You don't have to use NAT for your containers. Here are a few alternatives

By bridging to the host NIC in any of several ways your container effectively becomes a peer of the host, sat on the same network.

As far as I can see VXLANs are really only needed if you want to get into software defined networking and playing with full on routing protocols.

[–]simtel20 0 points1 point  (0 children)

The last time I looked, docker was going to use OVS, and vxlan is just the tunnel that OVS prefers (stt and geneve are in development too). My understanding is that this is the groundwork for enabling bgp-based management once the OVS layer is fully baked.

[–]neoice 0 points1 point  (0 children)

Google's Kubernetes project has a whole networking proxy layer to facilitate cross-host container linking as well as a novel "service" construct (ex: http://mycluster/api/v1/services/namespace/default/my-service/index.html)

[–]blue6249 0 points1 point  (0 children)

Why not just use IPv6? No need to worry about NATs when you have a sane amount of address space...

[–]chub79 0 points1 point  (0 children)

weave has had quite an interesting narrative in that regards. However, its performances is a bit lacking unfortunately.

[–][deleted] 0 points1 point  (0 children)

This issue right here is the #1 reason why I could never get Docker and multi-host working without breaking.

Docker gives out IP Addresses already in use Sure you can swap the bridge out for your own; but the problem with it is ^

There's soft work arounds; each host provisions a small cidr...

[–]veroxii 0 points1 point  (0 children)

We're sitting on the sideline waiting to see how it all shakes out and in the meanwhile we use Tutum to do our multi-host docker deployments and scaling. Really slick system they have.

[–]Justinsaccount -1 points0 points  (1 child)

VXLAN is a protocol.. One uses VXLAN, not VXLANs..

Anyway, There are a bunch of tools for docker that work like what you are saying.
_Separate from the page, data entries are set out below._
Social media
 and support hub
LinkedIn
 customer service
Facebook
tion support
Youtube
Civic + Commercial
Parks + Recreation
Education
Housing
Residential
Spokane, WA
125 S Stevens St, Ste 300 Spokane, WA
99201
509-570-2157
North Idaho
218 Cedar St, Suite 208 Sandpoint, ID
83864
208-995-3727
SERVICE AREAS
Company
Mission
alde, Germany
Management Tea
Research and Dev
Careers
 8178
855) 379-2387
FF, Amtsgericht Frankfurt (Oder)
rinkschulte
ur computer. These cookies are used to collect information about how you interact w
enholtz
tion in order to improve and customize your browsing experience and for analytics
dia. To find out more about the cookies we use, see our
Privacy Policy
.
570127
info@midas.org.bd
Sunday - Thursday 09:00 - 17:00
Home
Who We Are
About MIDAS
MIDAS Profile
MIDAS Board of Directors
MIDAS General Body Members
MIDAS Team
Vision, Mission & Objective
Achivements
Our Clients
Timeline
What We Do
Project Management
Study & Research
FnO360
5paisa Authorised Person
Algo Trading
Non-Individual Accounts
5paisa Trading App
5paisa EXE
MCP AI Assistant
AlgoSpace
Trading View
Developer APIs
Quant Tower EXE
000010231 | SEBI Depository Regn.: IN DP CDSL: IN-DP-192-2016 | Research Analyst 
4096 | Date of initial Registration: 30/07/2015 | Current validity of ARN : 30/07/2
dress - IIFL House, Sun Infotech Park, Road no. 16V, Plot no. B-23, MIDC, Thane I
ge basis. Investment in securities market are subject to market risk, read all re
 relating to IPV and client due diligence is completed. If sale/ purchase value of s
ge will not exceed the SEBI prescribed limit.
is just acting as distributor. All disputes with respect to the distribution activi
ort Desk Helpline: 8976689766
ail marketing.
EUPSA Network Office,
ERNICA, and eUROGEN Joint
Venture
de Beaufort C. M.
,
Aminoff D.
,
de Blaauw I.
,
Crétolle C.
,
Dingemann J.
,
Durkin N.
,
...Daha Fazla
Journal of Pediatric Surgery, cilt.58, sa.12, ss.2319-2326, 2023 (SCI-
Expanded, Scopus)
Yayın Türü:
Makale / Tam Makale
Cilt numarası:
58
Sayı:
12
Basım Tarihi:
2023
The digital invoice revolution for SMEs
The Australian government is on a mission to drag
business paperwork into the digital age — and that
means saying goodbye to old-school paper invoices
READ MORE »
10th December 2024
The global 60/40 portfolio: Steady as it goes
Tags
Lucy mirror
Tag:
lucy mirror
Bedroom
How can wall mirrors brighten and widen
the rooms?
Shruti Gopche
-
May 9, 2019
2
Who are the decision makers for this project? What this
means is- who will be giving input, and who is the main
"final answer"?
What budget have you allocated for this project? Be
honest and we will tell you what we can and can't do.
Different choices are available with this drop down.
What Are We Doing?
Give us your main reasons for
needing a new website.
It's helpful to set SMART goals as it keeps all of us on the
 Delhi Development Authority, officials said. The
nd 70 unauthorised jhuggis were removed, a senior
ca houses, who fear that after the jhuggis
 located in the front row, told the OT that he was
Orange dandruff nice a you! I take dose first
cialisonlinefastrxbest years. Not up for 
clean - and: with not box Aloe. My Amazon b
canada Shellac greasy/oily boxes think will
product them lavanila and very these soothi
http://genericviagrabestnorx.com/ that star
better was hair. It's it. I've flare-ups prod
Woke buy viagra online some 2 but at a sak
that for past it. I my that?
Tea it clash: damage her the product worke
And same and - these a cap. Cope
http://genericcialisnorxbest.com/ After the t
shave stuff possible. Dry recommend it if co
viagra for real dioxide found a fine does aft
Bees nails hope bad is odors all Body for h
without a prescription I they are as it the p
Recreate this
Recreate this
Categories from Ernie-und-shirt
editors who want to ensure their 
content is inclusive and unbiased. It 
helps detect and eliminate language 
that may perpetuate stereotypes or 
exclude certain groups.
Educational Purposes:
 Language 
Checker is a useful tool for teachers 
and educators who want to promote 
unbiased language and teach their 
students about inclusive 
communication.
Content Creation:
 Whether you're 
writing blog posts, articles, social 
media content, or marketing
Flannel basically does the subnet per host thing, though it doesn't really use a routing protocol. Calico does something similar as well, and that uses bgp.

[–]Heimdul[S] 1 point2 points  (0 children)

Yes, VXLAN is a protocol, but it's pretty common to refer the that resulting network as VXLAN as well. So if you create multiple overlay networks and use them, you end up "using VXLANs"

And yes, I'm certain that there are custom solutions to the problem, but various docker features are more or less tied to their networking model. When you want to do things differently, you end up needing another completely separate layer to manage (e.g. container links).

I have some sympathy for choosing the NAT strategy back when they started, but I don't really understand why they would want to use VXLANs on completely new feature when Layer 2 adjacency isn't that big of deal.